→ **The task**: Copy every line of the records below word for word, from the first record to the last.

→ **Data for this exercise**:
** Start **

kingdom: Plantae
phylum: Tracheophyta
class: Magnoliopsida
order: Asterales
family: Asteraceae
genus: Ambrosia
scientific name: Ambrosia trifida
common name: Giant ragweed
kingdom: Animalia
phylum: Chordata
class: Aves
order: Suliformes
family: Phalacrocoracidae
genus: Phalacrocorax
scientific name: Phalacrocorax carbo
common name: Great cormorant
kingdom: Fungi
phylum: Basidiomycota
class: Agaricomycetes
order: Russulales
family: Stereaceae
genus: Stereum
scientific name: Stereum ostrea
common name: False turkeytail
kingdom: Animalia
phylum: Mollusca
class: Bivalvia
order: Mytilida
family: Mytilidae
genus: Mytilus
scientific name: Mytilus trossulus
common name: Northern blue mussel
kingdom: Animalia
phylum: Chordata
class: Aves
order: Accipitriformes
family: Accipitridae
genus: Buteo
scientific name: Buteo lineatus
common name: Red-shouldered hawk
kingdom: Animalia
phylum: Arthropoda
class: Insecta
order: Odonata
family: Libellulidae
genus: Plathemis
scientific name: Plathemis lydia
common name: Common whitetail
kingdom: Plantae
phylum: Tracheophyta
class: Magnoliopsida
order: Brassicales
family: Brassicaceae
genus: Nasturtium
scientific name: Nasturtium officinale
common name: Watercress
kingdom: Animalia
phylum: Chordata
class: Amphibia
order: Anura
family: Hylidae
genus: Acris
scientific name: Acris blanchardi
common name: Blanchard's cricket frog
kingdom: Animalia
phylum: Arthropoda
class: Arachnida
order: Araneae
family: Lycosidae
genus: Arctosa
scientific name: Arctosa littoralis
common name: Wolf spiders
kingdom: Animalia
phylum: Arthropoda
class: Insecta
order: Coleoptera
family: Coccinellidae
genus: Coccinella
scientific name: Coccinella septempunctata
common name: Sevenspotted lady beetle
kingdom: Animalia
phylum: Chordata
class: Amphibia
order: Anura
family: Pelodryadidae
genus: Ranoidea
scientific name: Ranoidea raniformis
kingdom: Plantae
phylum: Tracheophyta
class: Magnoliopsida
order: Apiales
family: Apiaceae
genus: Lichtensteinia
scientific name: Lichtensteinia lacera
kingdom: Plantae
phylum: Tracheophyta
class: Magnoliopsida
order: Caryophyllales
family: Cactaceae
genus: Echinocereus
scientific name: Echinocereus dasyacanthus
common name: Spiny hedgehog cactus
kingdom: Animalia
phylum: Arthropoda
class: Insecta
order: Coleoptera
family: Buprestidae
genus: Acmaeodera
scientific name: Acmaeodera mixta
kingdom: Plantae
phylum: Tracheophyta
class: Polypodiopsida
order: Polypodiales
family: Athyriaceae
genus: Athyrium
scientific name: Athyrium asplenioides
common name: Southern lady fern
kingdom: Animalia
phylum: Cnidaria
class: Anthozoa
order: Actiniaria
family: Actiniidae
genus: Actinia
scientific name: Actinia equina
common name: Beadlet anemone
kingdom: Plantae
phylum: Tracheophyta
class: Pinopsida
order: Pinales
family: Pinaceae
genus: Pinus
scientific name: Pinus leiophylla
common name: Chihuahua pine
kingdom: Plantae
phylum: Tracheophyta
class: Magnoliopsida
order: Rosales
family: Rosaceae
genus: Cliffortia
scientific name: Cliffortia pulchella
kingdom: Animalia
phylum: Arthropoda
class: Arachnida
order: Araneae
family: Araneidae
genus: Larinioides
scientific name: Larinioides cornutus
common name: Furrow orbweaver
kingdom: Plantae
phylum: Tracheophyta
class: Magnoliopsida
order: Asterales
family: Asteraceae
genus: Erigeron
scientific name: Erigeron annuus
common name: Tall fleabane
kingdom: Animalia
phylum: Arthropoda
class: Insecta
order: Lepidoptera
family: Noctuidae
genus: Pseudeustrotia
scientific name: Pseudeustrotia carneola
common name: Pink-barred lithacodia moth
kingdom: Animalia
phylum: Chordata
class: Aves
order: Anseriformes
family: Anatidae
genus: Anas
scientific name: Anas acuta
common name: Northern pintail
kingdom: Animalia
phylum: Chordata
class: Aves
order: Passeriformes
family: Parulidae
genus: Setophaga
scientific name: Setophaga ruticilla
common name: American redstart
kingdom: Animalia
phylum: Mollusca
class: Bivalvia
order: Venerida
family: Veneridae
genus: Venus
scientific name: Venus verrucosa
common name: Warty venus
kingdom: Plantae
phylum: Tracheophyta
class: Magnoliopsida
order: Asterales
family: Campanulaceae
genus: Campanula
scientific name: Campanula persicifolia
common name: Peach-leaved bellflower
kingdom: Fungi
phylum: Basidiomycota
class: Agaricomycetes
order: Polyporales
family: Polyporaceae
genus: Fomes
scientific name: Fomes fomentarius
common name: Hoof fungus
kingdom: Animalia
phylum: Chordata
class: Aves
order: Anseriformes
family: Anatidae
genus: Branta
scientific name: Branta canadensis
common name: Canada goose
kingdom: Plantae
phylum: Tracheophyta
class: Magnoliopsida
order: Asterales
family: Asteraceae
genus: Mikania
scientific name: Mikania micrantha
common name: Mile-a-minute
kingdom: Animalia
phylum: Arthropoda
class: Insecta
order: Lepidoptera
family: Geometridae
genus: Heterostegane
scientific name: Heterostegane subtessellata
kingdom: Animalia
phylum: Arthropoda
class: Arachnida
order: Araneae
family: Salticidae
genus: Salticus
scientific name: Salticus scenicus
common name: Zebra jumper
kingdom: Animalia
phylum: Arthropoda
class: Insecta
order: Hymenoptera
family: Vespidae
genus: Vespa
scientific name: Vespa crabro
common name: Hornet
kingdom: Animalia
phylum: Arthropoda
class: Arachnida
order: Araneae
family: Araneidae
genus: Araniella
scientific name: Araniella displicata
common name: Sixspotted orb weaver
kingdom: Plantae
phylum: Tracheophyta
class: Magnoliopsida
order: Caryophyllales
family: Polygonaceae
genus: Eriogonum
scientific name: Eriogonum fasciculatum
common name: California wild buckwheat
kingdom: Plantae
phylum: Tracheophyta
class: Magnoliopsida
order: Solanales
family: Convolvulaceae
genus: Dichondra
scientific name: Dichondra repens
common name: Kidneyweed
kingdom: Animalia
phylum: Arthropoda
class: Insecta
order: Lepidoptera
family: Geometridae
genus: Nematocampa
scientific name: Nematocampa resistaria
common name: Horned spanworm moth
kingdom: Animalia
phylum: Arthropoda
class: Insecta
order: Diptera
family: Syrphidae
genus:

** End **

→ **Complete output**:
kingdom: Plantae
phylum: Tracheophyta
class: Magnoliopsida
order: Asterales
family: Asteraceae
genus: Ambrosia
scientific name: Ambrosia trifida
common name: Giant ragweed
kingdom: Animalia
phylum: Chordata
class: Aves
order: Suliformes
family: Phalacrocoracidae
genus: Phalacrocorax
scientific name: Phalacrocorax carbo
common name: Great cormorant
kingdom: Fungi
phylum: Basidiomycota
class: Agaricomycetes
order: Russulales
family: Stereaceae
genus: Stereum
scientific name: Stereum ostrea
common name: False turkeytail
kingdom: Animalia
phylum: Mollusca
class: Bivalvia
order: Mytilida
family: Mytilidae
genus: Mytilus
scientific name: Mytilus trossulus
common name: Northern blue mussel
kingdom: Animalia
phylum: Chordata
class: Aves
order: Accipitriformes
family: Accipitridae
genus: Buteo
scientific name: Buteo lineatus
common name: Red-shouldered hawk
kingdom: Animalia
phylum: Arthropoda
class: Insecta
order: Odonata
family: Libellulidae
genus: Plathemis
scientific name: Plathemis lydia
common name: Common whitetail
kingdom: Plantae
phylum: Tracheophyta
class: Magnoliopsida
order: Brassicales
family: Brassicaceae
genus: Nasturtium
scientific name: Nasturtium officinale
common name: Watercress
kingdom: Animalia
phylum: Chordata
class: Amphibia
order: Anura
family: Hylidae
genus: Acris
scientific name: Acris blanchardi
common name: Blanchard's cricket frog
kingdom: Animalia
phylum: Arthropoda
class: Arachnida
order: Araneae
family: Lycosidae
genus: Arctosa
scientific name: Arctosa littoralis
common name: Wolf spiders
kingdom: Animalia
phylum: Arthropoda
class: Insecta
order: Coleoptera
family: Coccinellidae
genus: Coccinella
scientific name: Coccinella septempunctata
common name: Sevenspotted lady beetle
kingdom: Animalia
phylum: Chordata
class: Amphibia
order: Anura
family: Pelodryadidae
genus: Ranoidea
scientific name: Ranoidea raniformis
kingdom: Plantae
phylum: Tracheophyta
class: Magnoliopsida
order: Apiales
family: Apiaceae
genus: Lichtensteinia
scientific name: Lichtensteinia lacera
kingdom: Plantae
phylum: Tracheophyta
class: Magnoliopsida
order: Caryophyllales
family: Cactaceae
genus: Echinocereus
scientific name: Echinocereus dasyacanthus
common name: Spiny hedgehog cactus
kingdom: Animalia
phylum: Arthropoda
class: Insecta
order: Coleoptera
family: Buprestidae
genus: Acmaeodera
scientific name: Acmaeodera mixta
kingdom: Plantae
phylum: Tracheophyta
class: Polypodiopsida
order: Polypodiales
family: Athyriaceae
genus: Athyrium
scientific name: Athyrium asplenioides
common name: Southern lady fern
kingdom: Animalia
phylum: Cnidaria
class: Anthozoa
order: Actiniaria
family: Actiniidae
genus: Actinia
scientific name: Actinia equina
common name: Beadlet anemone
kingdom: Plantae
phylum: Tracheophyta
class: Pinopsida
order: Pinales
family: Pinaceae
genus: Pinus
scientific name: Pinus leiophylla
common name: Chihuahua pine
kingdom: Plantae
phylum: Tracheophyta
class: Magnoliopsida
order: Rosales
family: Rosaceae
genus: Cliffortia
scientific name: Cliffortia pulchella
kingdom: Animalia
phylum: Arthropoda
class: Arachnida
order: Araneae
family: Araneidae
genus: Larinioides
scientific name: Larinioides cornutus
common name: Furrow orbweaver
kingdom: Plantae
phylum: Tracheophyta
class: Magnoliopsida
order: Asterales
family: Asteraceae
genus: Erigeron
scientific name: Erigeron annuus
common name: Tall fleabane
kingdom: Animalia
phylum: Arthropoda
class: Insecta
order: Lepidoptera
family: Noctuidae
genus: Pseudeustrotia
scientific name: Pseudeustrotia carneola
common name: Pink-barred lithacodia moth
kingdom: Animalia
phylum: Chordata
class: Aves
order: Anseriformes
family: Anatidae
genus: Anas
scientific name: Anas acuta
common name: Northern pintail
kingdom: Animalia
phylum: Chordata
class: Aves
order: Passeriformes
family: Parulidae
genus: Setophaga
scientific name: Setophaga ruticilla
common name: American redstart
kingdom: Animalia
phylum: Mollusca
class: Bivalvia
order: Venerida
family: Veneridae
genus: Venus
scientific name: Venus verrucosa
common name: Warty venus
kingdom: Plantae
phylum: Tracheophyta
class: Magnoliopsida
order: Asterales
family: Campanulaceae
genus: Campanula
scientific name: Campanula persicifolia
common name: Peach-leaved bellflower
kingdom: Fungi
phylum: Basidiomycota
class: Agaricomycetes
order: Polyporales
family: Polyporaceae
genus: Fomes
scientific name: Fomes fomentarius
common name: Hoof fungus
kingdom: Animalia
phylum: Chordata
class: Aves
order: Anseriformes
family: Anatidae
genus: Branta
scientific name: Branta canadensis
common name: Canada goose
kingdom: Plantae
phylum: Tracheophyta
class: Magnoliopsida
order: Asterales
family: Asteraceae
genus: Mikania
scientific name: Mikania micrantha
common name: Mile-a-minute
kingdom: Animalia
phylum: Arthropoda
class: Insecta
order: Lepidoptera
family: Geometridae
genus: Heterostegane
scientific name: Heterostegane subtessellata
kingdom: Animalia
phylum: Arthropoda
class: Arachnida
order: Araneae
family: Salticidae
genus: Salticus
scientific name: Salticus scenicus
common name: Zebra jumper
kingdom: Animalia
phylum: Arthropoda
class: Insecta
order: Hymenoptera
family: Vespidae
genus: Vespa
scientific name: Vespa crabro
common name: Hornet
kingdom: Animalia
phylum: Arthropoda
class: Arachnida
order: Araneae
family: Araneidae
genus: Araniella
scientific name: Araniella displicata
common name: Sixspotted orb weaver
kingdom: Plantae
phylum: Tracheophyta
class: Magnoliopsida
order: Caryophyllales
family: Polygonaceae
genus: Eriogonum
scientific name: Eriogonum fasciculatum
common name: California wild buckwheat
kingdom: Plantae
phylum: Tracheophyta
class: Magnoliopsida
order: Solanales
family: Convolvulaceae
genus: Dichondra
scientific name: Dichondra repens
common name: Kidneyweed
kingdom: Animalia
phylum: Arthropoda
class: Insecta
order: Lepidoptera
family: Geometridae
genus: Nematocampa
scientific name: Nematocampa resistaria
common name: Horned spanworm moth
kingdom: Animalia
phylum: Arthropoda
class: Insecta
order: Diptera
family: Syrphidae
genus:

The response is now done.